The Rev. Greg Ryan, pastor of Oakland United Christian Church, was flown across the country for treatment for acute myeloid leukemia, leaving his family with a nearly $100,000 transport bill. Since then, the community has banded together to help the family and the church.
Bethel Masonic Lodge No. Seven will host a fish fry at 10 a.m. Saturday to raise funds to help the pastor.
“We wanted to spread our love and offset some of the cost,” said Roosevelt Jones, sextant at Oakland and a member of the lodge. “I am sure he would’ve done the same thing for us.”
Jones said the lodge and Diamond Grove Baptist Church plan to make significant donations to help Ryan’s cause.
“It’s such an honor that the community would do this,” said Pam Saunders, chairman of the board of deacons at Oakland.
Ryan was diagnosed with acute myeloid leukemia, a type of blood cancer, while celebrating his anniversary in Kauai, Hawaii. He visited urgent care after experiencing chest pains and difficulty breathing. After being taken to a Hawaiian hospital for more testing, he was diagnosed with leukemia.
After being hospitalized in Honolulu, Ryan was flown to Duke University Hospital for treatment. His health insurance did not cover the airlift, leaving his family to foot the bill.
Saunders said the church held an all-day prayer vigil for Ryan, and ministers in Honolulu visited him in the hospital there.
Ryan’s family has set up a GoFundMe page to help cover the cost of the transport bill. The page has so far raised about $39,000 of its $95,000 goal.
“The support has been overwhelming,” Saunders said.
Driving through Chuckatuck, one can see signs advertising the fundraiser at various businesses and organizations. Saunders said the community has reacted this way because of Ryan’s outreach.
“Greg is a man of great faith and a true believer in community relations,” Saunders said.
During his two years at Oakland, Ryan has been a constant face in the community, visiting local churches and trying to unite the area, Jones said. Ryan organized Oakland’s “Fourth Friday” events, which offer free dinner to attendees, and he got the church involved in the Coalition Against Poverty in Suffolk.
“The community has really come to love him,” Jones said.
Even though Ryan is in the hospital, Oakland is still trying to serve their mission as a church, Saunders said. “We’re in a state of crisis, but we’re going forward with the work of the church. That’s our way to help Greg the best we can at this time.”
The Rev. Wayne Gardner is serving as Oakland’s interim minister while Ryan is in the hospital.

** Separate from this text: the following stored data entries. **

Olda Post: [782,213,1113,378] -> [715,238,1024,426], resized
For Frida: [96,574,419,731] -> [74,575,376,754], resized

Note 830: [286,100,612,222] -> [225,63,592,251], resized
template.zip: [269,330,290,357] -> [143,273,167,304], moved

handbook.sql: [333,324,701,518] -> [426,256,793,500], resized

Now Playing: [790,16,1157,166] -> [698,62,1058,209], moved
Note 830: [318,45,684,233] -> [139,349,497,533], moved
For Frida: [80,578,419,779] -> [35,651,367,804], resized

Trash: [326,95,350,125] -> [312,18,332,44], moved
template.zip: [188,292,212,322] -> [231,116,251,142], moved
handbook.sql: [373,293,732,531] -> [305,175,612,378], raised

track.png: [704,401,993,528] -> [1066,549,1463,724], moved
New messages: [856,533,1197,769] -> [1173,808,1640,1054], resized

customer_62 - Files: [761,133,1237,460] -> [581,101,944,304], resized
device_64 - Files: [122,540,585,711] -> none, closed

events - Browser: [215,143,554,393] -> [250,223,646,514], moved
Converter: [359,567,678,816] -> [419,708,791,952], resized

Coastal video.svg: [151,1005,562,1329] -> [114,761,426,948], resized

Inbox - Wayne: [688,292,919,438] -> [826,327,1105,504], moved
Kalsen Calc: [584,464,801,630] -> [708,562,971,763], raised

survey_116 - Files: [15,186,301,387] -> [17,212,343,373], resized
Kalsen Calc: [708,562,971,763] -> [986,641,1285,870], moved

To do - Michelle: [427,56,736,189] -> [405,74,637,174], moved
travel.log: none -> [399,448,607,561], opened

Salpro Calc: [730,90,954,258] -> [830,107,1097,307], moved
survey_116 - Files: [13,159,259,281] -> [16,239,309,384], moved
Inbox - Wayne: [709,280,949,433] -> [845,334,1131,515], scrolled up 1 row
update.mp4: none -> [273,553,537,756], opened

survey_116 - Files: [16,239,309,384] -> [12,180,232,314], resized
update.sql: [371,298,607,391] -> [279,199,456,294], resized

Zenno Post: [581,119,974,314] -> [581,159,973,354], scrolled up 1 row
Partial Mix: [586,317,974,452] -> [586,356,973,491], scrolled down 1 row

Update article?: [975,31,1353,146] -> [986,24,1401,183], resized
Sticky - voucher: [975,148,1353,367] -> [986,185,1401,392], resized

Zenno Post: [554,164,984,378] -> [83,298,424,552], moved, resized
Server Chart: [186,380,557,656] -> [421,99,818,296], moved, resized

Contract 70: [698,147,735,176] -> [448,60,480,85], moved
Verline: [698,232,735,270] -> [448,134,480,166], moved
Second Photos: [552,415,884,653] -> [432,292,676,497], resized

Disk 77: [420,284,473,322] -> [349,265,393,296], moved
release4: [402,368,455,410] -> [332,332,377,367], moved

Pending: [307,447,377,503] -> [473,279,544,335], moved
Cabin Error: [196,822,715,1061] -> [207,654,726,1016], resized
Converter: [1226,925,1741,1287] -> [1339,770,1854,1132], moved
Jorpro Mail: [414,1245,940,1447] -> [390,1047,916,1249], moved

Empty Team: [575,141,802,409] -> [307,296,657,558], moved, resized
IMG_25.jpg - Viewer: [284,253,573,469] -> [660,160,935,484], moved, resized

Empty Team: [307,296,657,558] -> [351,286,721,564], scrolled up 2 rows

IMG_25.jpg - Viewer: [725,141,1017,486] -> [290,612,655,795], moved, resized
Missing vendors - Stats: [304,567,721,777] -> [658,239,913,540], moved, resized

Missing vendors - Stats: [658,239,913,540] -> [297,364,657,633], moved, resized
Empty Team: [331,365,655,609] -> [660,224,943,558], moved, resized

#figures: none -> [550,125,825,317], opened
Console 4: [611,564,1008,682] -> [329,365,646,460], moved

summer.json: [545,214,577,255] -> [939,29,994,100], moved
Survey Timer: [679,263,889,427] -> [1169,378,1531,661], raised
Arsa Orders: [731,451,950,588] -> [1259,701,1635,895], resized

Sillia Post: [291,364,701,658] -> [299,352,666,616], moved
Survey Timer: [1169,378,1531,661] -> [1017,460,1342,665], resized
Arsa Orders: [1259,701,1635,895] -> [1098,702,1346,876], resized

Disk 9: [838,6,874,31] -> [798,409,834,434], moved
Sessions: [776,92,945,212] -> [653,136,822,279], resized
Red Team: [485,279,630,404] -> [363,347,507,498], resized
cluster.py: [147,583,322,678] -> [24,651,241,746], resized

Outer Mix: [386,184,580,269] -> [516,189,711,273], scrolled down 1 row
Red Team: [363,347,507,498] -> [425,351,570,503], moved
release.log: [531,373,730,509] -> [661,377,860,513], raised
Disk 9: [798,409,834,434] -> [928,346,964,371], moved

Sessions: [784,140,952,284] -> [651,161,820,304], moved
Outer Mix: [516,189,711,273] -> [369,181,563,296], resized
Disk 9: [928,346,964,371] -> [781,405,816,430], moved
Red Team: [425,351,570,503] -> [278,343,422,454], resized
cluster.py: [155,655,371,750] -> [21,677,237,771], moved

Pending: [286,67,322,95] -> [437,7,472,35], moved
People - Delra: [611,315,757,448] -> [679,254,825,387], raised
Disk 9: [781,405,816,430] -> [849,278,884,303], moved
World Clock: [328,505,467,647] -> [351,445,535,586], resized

Ryan is hospitalized in the intensive care unit at Duke University Hospital. He is recovering after undergoing seven rounds of chemotherapy.
Saunders said Ryan is still unable to breathe without a respirator, though he is beginning to engage in some physical therapy.
“We’re just praying that he’s going to recover,” Saunders said. “He’s young and in excellent physical health.”
Saunders said there will be other fundraisers for Ryan this year, including one run by the local Girl Scouts troop in July, as well as one run by the church in the fall.
Jones said he expects a large turnout at the event.
“Rev. Ryan has done more for the community than anyone,” he said.